Instructions to follow:
Quote the health insurance article word for word, between "Since 2000, health" and "to the gallon.", inclusive.

----- Text shown -----

By Erin Peterson • Bankrate.com
If the price of gasoline has been making you ill, just take a look at your health insurance costs and you'll really feel sick.
But there is some relief available if you commit to a healthy lifestyle.
Since 2000, health insurance premiums have risen 75 percent, and increasingly, employees are asked to foot more of the bill. In 2005, the average employee was paying $3,500 annually for health-care premiums, which doesn't include out-of-pocket costs for things like prescriptions and co-pays. That's roughly twice as much as you would spend on gas in a year if you drove 15,000 miles a year and got 20 miles to the gallon.
"Over the last five years, health-care premium costs are far outpacing inflation," says Joel Miller, senior vice president for operations at the National Coalition on Health Care. "It's starting to put a real crimp in family budgets."
There might be no quick fix to the health-care costs conundrum, but insurers are beginning to realize they can cut their own costs -- and that of their insured members -- by encouraging and rewarding healthy behavior. To that end, insurers are helping to subsidize everything from gym memberships to food bills, and offering incentives such as T-shirts and iPods for people willing to work up a sweat.

----- Input data -----

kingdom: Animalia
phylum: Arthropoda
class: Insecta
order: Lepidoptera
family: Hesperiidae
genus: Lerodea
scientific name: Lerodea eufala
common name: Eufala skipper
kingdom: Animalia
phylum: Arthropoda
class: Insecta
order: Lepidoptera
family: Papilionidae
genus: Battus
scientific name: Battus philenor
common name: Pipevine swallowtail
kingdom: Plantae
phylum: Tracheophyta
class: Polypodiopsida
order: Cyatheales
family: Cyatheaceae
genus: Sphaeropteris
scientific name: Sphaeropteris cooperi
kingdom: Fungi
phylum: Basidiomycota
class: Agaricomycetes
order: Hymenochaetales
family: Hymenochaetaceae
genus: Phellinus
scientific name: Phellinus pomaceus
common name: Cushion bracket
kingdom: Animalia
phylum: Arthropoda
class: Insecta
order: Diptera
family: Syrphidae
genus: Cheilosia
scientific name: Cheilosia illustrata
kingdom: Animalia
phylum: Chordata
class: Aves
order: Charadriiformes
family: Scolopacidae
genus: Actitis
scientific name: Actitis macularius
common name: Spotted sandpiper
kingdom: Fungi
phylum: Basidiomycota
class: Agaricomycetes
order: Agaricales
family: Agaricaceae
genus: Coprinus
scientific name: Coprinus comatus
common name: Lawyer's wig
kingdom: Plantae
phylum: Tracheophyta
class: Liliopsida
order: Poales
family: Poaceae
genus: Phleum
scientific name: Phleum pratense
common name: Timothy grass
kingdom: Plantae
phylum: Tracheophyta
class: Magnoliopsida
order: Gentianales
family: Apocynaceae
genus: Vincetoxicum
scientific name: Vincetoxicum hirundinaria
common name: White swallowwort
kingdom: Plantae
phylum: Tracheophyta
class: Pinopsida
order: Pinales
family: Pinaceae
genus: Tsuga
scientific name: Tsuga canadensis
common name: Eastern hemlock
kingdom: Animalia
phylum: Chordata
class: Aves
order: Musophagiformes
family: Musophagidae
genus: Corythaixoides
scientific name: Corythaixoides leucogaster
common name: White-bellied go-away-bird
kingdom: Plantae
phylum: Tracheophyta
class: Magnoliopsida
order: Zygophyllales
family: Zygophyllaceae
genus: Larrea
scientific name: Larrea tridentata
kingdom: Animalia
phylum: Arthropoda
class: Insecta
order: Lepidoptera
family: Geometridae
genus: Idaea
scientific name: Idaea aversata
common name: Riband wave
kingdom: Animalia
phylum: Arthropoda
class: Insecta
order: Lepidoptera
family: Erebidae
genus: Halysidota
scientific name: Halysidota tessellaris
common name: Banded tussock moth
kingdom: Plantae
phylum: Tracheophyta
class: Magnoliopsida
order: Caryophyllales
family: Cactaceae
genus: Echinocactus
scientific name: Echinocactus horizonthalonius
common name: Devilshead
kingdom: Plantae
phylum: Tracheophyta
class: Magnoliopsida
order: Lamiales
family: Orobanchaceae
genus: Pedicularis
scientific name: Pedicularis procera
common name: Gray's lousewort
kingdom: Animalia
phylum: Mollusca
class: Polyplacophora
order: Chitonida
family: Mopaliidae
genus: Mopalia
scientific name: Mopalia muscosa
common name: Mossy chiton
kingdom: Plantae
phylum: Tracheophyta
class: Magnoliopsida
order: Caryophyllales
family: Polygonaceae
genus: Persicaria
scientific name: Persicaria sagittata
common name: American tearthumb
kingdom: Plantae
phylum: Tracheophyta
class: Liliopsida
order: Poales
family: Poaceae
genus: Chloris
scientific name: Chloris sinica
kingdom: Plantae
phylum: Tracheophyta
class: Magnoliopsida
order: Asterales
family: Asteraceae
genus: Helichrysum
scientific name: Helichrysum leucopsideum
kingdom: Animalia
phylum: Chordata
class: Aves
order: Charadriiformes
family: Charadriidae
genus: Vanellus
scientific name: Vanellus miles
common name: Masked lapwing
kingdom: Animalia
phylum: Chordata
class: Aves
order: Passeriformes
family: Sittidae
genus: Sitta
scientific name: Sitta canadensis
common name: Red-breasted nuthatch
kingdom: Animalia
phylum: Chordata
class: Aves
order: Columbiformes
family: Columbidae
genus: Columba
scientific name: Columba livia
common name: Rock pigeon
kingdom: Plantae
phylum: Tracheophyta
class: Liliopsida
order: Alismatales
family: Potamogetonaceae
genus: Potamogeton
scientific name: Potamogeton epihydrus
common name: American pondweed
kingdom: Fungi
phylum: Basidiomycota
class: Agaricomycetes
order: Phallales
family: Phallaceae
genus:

-----

Your solution:
Since 2000, health insurance premiums have risen 75 percent, and increasingly, employees are asked to foot more of the bill. In 2005, the average employee was paying $3,500 annually for health-care premiums, which doesn't include out-of-pocket costs for things like prescriptions and co-pays. That's roughly twice as much as you would spend on gas in a year if you drove 15,000 miles a year and got 20 miles to the gallon.